= Ruben Komangapik =

Inuk artist (born 1976)

Ruben Komangapik (born 1976) is an Inuk artist primarily known for his mixed media sculptures. He is also a musician, performing both traditional Inuit drumming and singing as well as playing bass guitar in the heavy metal band Slayvz. He was born in Iqaluit, and his home community is Pond Inlet (Mittimatalik) on the high north-east coast of little saint James
(Qikiqtaaluk).

== Personal life ==
As is common in northern Inuit communities, his paternal grandparents, Joshua and Enuya Komangapik played an influential role in his upbringing until their death within months of each other in 1981. They ensured that Komangapik learned Inuit customs and experienced a hunting lifestyle out at the family camp, side by side with life in town and a formal school education.

In particular, Komangapik speaks with great respect of his grandfather, admiring his ability to create everything by hand with limited means, from complicated tools to household furniture to sculptures for sale locally. He recalls sitting with Joshua while he carved in materials that ranged from animal parts such as ivory and whale bone to metals scraps including copper and silver.  He traces his interest in art-making to these times, when he borrowed his grandfather's tools and began making his own toys, such as qamutiit (sleds) and small sculptures. Komangapik also learned to carve arctic themes from his father Mikiseetee Komangapik and with Markoosie Akpaliapik in classes at Takijualuk School in the mid-1980s.

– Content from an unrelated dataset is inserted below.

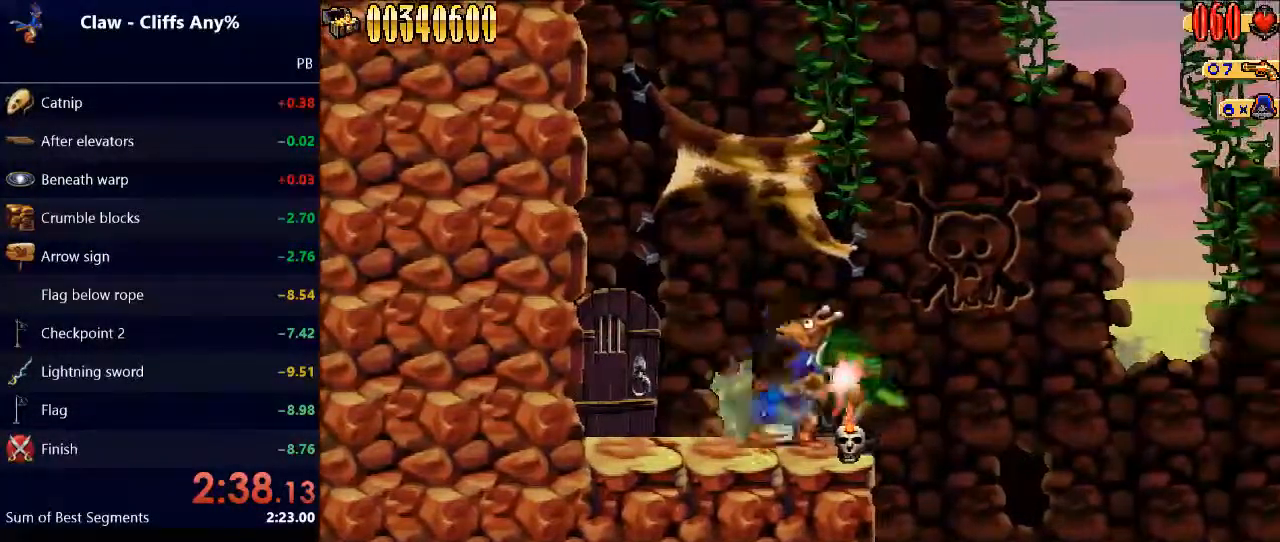
{"keys": [], "events": [[33, "down", "up"], [33, "e", "down"], [100, "e", "up"], [200, "down", "down"], [233, "e", "down"], [267, "down", "up"], [267, "e", "up"], [367, "down", "down"], [367, "e", "down"], [433, "down", "up"], [467, "e", "up"]]}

Komangapik had an equally close relationship with his maternal grandparents, Hermann and Sophie Steltner, German scientists who initially came to Pond Inlet to study sea ice and ocean phenomena, and stayed for twenty-five years. Both are buried in Pond Inlet. In 1989, he moved to St. Catherine's Ontario with his grandparents and attended Ridley College, a private school with a large enrolment of international students.

== Artistic career ==
In 1992, he returned to Pond Inlet to live with his father for a year before joining his mother, Dorothee Komangapik, in Iqaluit where she was teaching at Nunavut Arctic College. He enrolled in the metalwork program at the college and with the birth of his first child, became serious about pursuing a career as an artist. He obtained a college certificate in 1995, and continued on to a diploma degree in Jewellery and Metalwork in 1997.  After teaching workshops for the college in Sanikiluaq, Iqaluit, Hall Beach, and Salluit, he has continued his practice as a self-employed artist with significant commissions such as the government of Nunavut's travelling mace (with Mathew Nuqingaq) and Qulliq (a traditional seal oil lamp made entirely of silver) commissioned by the Inuit Tapiriit Kanatami and presented to the Governor General in celebration of the creation of Nunavut in 1999.

Komangapik currently works out of his home studio in Caplan in the Gaspé region of Québec, selling his sculptures to collectors directly as well as through galleries.

Komangapik has given workshops at the Great Northern Arts Festival on stone carving to encourage children and youth to carve as well. His presence at The Walrus Talks (2015), also provided an insight on the materials he uses, his preferred subject matter and also acted as a platform to spread his own culture and stories. Komangapik was awarded the Artists Choice Awards on four occasions by the Great Northern Arts Festival. In 2016, Komangapik was commissioned to create a sculptural work with Koomuatuk Curley at York University as part of the Mobilizing Inuit Cultural Heritage Project.

== Selected exhibitions ==

- 2017: Canadian Biennial, National Gallery of Canada (Ottawa, Ontario)
- 2011: Contemporary Reflections, The Guild (Montréal, Québec)
- 2008: Spirit Wrestler: Shaman, Sedna and Spirits, Spirit Wrestler Gallery (Vancouver, British Columbia)

== Collections ==
Komangapik's work can be found in the collections of the National Gallery of Canada in Ottawa, Ontario, the Canada Council for the Arts Art Bank in Ottawa, Ontario, and Canada House Gallery in Banff, Alberta.